━━ Textauszug

Das beste Beispiel, warum aktuell die KV-Verhandlungen so wichtig sind, sind die mobilen Pflegedienste. Menschen, die hier arbeiten, fahren zu den Personen, die sie betreuen. Mit ihrem eigenen Auto. Dafür erhalten sie ein Kilometergeld über 42 Cent. Das Problem ist nur, dass dieser Betrag im Jahr 2008 festgelegt und mit den damaligen Energiekosten kalkuliert wurde. Jetzt Die können es sich die Beschäftigten kaum noch leisten, arbeiten zu gehen. Dazu kommt der enorme Stress durch den Personalmangel. Beatrix Eiletz ist Betriebsratsvorsitzende der Volkshilfe Steiermark und für die Gewerkschaft GPA im SWÖ Teil des Verhandlungsteams. Sie erklärt im Interview, wie dramatisch die Situation im Gesundheitswesen tatsächlich ist. Und wie elementar erfolgreiche KV-Verhandlungen für die Pflege wären. Die KV-Verhandlungen der Metaller waren 2022 jedoch zäh. Ein Ergebnis kam erst nach einer Streikandrohung zustande.

━━━━
━━ Datenauszüge

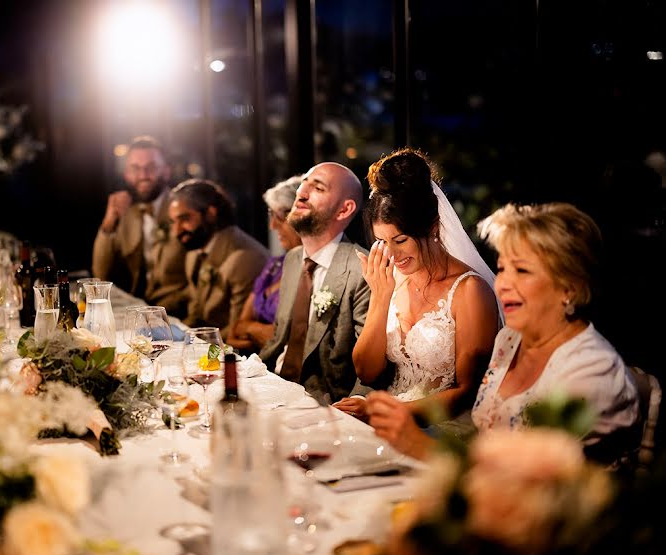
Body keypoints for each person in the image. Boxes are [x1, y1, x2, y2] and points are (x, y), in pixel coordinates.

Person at [349, 202, 641, 465]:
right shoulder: (509, 341)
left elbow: (542, 493)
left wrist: (424, 445)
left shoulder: (592, 372)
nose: (502, 285)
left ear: (570, 288)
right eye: (502, 269)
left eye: (523, 271)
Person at [334, 149, 500, 430]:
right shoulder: (393, 279)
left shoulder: (470, 290)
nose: (393, 254)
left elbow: (467, 393)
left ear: (433, 228)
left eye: (400, 240)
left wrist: (389, 411)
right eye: (382, 241)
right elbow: (367, 371)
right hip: (388, 416)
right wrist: (380, 297)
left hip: (443, 428)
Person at [258, 162, 373, 401]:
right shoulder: (292, 259)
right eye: (303, 183)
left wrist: (357, 404)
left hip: (324, 403)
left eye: (318, 188)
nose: (301, 193)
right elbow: (280, 338)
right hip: (272, 385)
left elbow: (371, 367)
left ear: (344, 210)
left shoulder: (361, 269)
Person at [92, 135, 188, 318]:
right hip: (136, 312)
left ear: (166, 172)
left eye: (151, 168)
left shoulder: (183, 210)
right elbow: (100, 273)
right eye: (135, 169)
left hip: (178, 313)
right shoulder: (126, 212)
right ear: (127, 174)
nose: (143, 176)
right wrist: (109, 222)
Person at [168, 178, 270, 338]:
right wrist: (176, 338)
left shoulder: (245, 259)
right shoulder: (194, 252)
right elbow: (196, 314)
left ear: (210, 213)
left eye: (185, 219)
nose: (176, 231)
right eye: (173, 222)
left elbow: (237, 332)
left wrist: (192, 347)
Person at [226, 174, 303, 354]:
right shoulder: (274, 266)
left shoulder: (312, 270)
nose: (272, 226)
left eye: (278, 217)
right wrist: (261, 333)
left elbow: (291, 342)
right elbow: (236, 330)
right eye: (271, 215)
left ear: (300, 216)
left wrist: (250, 329)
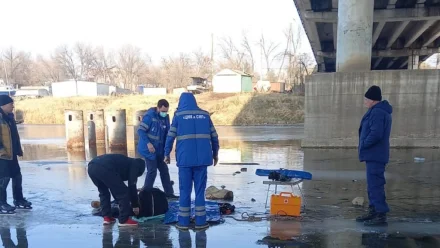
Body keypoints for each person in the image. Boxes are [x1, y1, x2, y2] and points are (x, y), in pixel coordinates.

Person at [164, 92, 220, 230]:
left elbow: (170, 137)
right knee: (200, 191)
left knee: (185, 191)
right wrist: (215, 154)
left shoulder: (178, 116)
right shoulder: (205, 115)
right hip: (202, 160)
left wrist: (166, 153)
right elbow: (214, 136)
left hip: (185, 160)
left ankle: (183, 223)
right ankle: (201, 222)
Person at [357, 85, 392, 226]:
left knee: (376, 185)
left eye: (366, 99)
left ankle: (380, 214)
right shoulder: (378, 111)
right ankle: (373, 211)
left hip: (375, 154)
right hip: (374, 154)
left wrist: (364, 144)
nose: (365, 101)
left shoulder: (378, 112)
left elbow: (376, 134)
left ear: (372, 100)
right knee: (372, 185)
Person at [87, 154, 145, 226]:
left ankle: (107, 217)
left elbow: (114, 188)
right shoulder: (136, 165)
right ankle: (124, 220)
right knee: (124, 192)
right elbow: (131, 186)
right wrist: (135, 206)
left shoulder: (125, 163)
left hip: (91, 167)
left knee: (103, 192)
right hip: (105, 167)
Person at [138, 99, 177, 199]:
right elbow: (141, 131)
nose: (164, 113)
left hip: (160, 150)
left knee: (164, 170)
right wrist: (148, 144)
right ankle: (145, 194)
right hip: (149, 150)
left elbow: (167, 134)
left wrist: (166, 153)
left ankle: (169, 193)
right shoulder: (149, 116)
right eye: (163, 111)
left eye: (166, 111)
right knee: (152, 171)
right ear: (158, 108)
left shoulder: (165, 118)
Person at [0, 95, 32, 215]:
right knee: (3, 179)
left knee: (17, 176)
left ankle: (18, 199)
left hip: (12, 153)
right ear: (3, 105)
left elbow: (13, 135)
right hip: (2, 155)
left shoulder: (9, 117)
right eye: (10, 104)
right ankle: (1, 203)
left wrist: (18, 149)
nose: (13, 106)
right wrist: (1, 151)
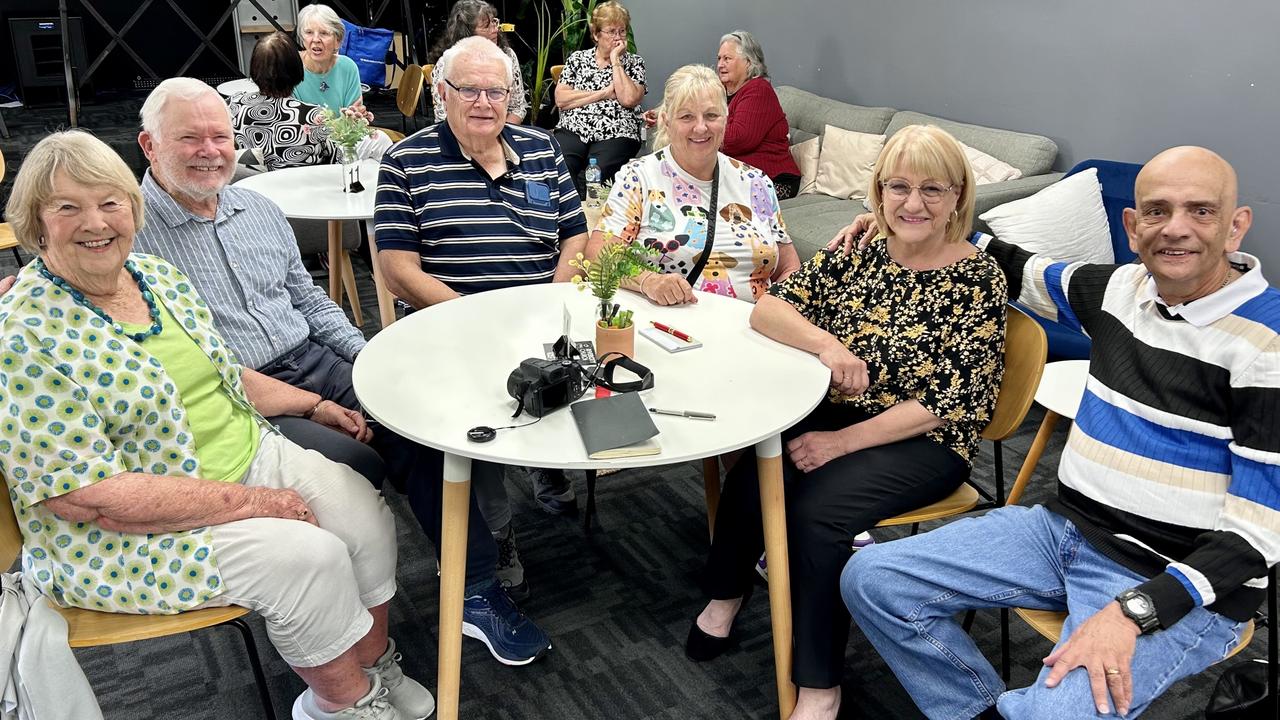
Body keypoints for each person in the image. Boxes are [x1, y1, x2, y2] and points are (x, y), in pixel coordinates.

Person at [0, 129, 434, 720]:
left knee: (362, 514)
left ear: (133, 207)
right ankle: (342, 703)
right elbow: (85, 497)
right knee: (308, 559)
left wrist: (310, 404)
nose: (95, 221)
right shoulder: (24, 335)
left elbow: (223, 372)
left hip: (244, 452)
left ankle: (371, 663)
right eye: (67, 207)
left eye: (110, 201)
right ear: (34, 222)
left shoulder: (156, 278)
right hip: (122, 531)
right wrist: (257, 502)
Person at [836, 146, 1280, 720]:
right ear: (1132, 223)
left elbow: (1262, 533)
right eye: (1156, 211)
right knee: (872, 577)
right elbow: (1016, 265)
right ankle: (973, 710)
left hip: (1174, 582)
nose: (1175, 229)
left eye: (1200, 211)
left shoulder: (1267, 346)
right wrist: (904, 218)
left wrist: (1136, 610)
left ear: (1236, 224)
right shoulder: (1120, 290)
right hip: (1063, 531)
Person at [689, 124, 1007, 720]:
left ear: (958, 197)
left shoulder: (976, 279)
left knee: (817, 515)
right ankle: (726, 593)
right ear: (879, 192)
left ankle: (820, 684)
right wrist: (829, 348)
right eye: (899, 187)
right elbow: (770, 309)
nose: (913, 204)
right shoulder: (860, 251)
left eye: (933, 190)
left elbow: (949, 401)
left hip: (924, 437)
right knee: (761, 459)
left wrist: (840, 443)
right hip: (839, 413)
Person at [376, 34, 593, 660]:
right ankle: (496, 532)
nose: (481, 102)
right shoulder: (408, 161)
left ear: (511, 98)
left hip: (544, 318)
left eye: (494, 91)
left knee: (612, 385)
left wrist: (557, 290)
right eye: (466, 89)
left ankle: (553, 465)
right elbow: (397, 267)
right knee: (474, 422)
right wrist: (474, 316)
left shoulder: (541, 149)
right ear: (442, 94)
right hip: (455, 327)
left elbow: (577, 237)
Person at [589, 64, 800, 305]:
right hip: (673, 329)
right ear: (666, 122)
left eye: (711, 115)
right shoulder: (639, 177)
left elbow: (789, 266)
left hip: (754, 328)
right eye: (687, 116)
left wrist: (781, 308)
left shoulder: (756, 182)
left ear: (726, 118)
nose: (701, 127)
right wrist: (648, 280)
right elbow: (599, 257)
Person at [229, 32, 389, 170]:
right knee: (379, 141)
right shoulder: (312, 115)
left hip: (257, 187)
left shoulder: (234, 104)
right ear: (296, 69)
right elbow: (337, 158)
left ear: (254, 68)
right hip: (309, 189)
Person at [553, 0, 645, 196]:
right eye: (611, 31)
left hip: (617, 131)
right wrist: (604, 93)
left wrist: (615, 60)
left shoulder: (634, 63)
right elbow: (561, 99)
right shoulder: (577, 59)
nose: (618, 38)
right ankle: (568, 221)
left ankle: (590, 220)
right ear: (596, 34)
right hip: (574, 128)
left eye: (622, 31)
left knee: (594, 176)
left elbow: (628, 99)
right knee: (561, 166)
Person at [716, 31, 801, 198]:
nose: (720, 64)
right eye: (719, 58)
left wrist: (706, 128)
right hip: (741, 177)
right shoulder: (722, 91)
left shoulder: (758, 90)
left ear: (748, 62)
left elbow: (737, 139)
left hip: (773, 180)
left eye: (727, 59)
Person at [426, 0, 527, 125]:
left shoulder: (508, 56)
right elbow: (444, 116)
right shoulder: (447, 64)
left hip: (501, 130)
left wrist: (498, 134)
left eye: (494, 22)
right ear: (468, 32)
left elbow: (517, 108)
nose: (495, 29)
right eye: (486, 26)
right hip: (460, 135)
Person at [294, 3, 373, 120]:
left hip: (341, 137)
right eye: (309, 32)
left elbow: (351, 121)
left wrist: (356, 115)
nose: (316, 39)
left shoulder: (348, 67)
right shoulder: (290, 66)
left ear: (338, 40)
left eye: (324, 33)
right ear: (302, 37)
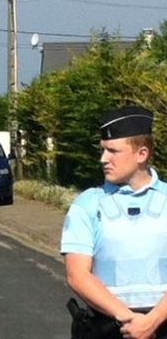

━━━━

## Übungsaufgaben:
A. Welchen Betrag erhalten die Beschäftigten der mobilen Pflegedienste laut dem Textauszug als Kilometergeld?
B. Nennen Sie sämtliche Organisationen, die im Textauszug im Zusammenhang mit Beatrix Eiletz erwähnt werden.
C. Erläutern Sie anhand des Textauszugs, weshalb das Kilometergeld für die mobilen Pflegedienste ein Problem darstellt.

## Lösungen im Einzelnen:
A. 42 Cent.

B. Volkshilfe Steiermark, Gewerkschaft GPA, SWÖ

C. Der Betrag von 42 Cent wurde im Jahr 2008 festgelegt und mit den damaligen Energiekosten kalkuliert. Deshalb können es sich die Beschäftigten, die mit dem eigenen Auto zu den betreuten Personen fahren, kaum noch leisten, arbeiten zu gehen.